**Exercise brief**
Please copy the stretch from the line containing "Is this an area" through the end of the records, swapping "value" for "amount" and changing nothing else. Leave the pictures out of your copy.

◆ ◆ ◆ ◆ ◆ ◆ ◆

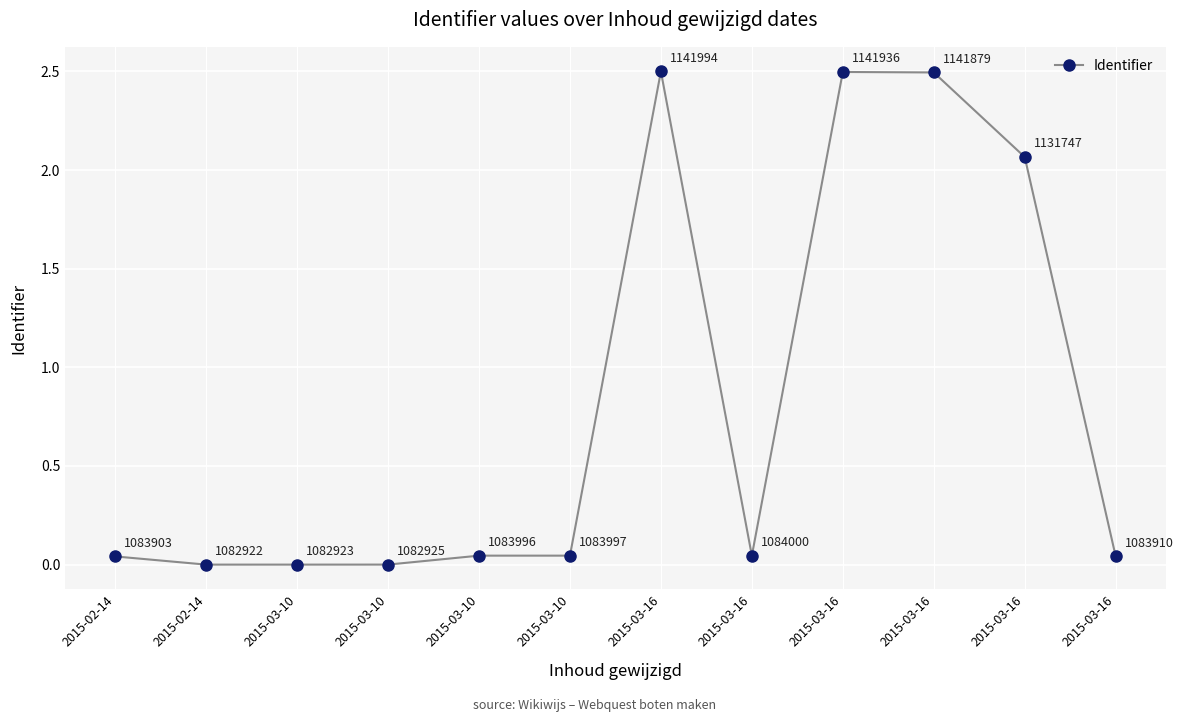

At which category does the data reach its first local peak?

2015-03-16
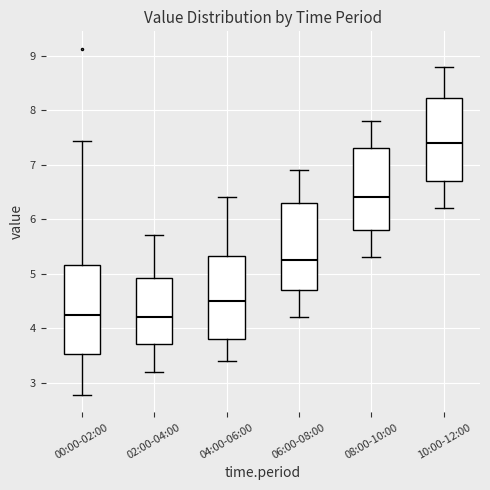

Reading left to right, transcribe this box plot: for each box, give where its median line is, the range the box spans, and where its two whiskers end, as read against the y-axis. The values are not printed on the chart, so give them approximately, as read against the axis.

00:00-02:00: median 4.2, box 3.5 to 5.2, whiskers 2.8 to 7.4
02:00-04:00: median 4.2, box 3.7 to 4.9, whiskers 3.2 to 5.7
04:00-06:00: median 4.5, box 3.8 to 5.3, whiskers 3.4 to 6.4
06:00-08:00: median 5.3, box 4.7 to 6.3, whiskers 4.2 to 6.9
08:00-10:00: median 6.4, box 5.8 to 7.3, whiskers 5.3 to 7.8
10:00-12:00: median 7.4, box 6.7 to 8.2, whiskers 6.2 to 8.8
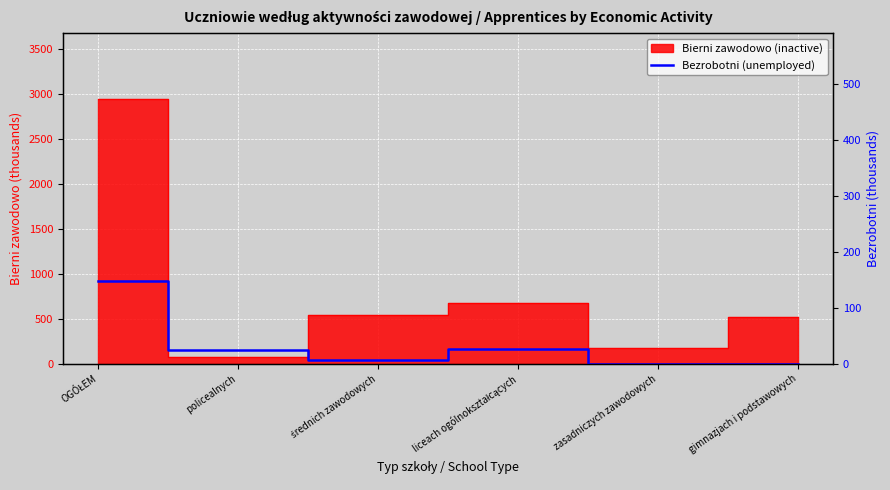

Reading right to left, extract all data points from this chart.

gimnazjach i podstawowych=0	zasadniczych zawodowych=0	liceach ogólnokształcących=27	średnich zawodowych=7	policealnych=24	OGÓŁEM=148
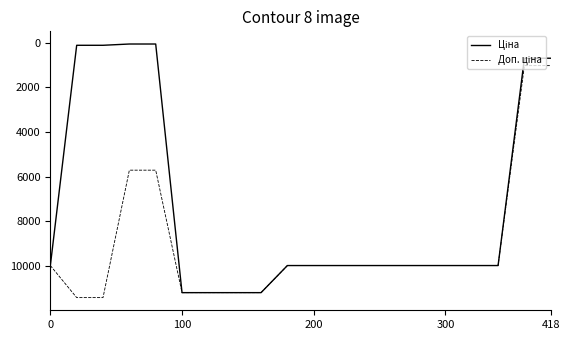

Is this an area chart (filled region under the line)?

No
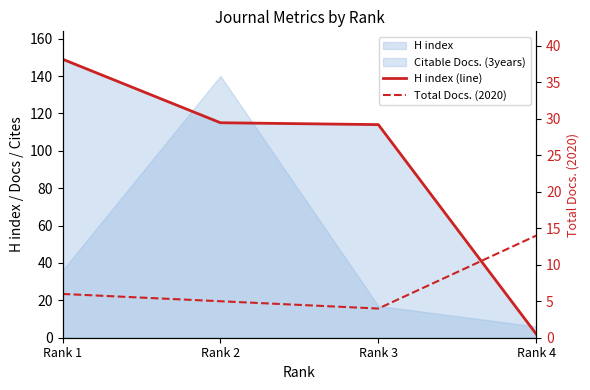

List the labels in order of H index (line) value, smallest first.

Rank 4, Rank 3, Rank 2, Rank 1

◆ ◆ ◆ ◆ ◆ ◆ ◆

**Result of the task**
Is this an area chart (filled region under the line)?

No

List the labels in order of H index (line) amount, smallest first.

Rank 4, Rank 3, Rank 2, Rank 1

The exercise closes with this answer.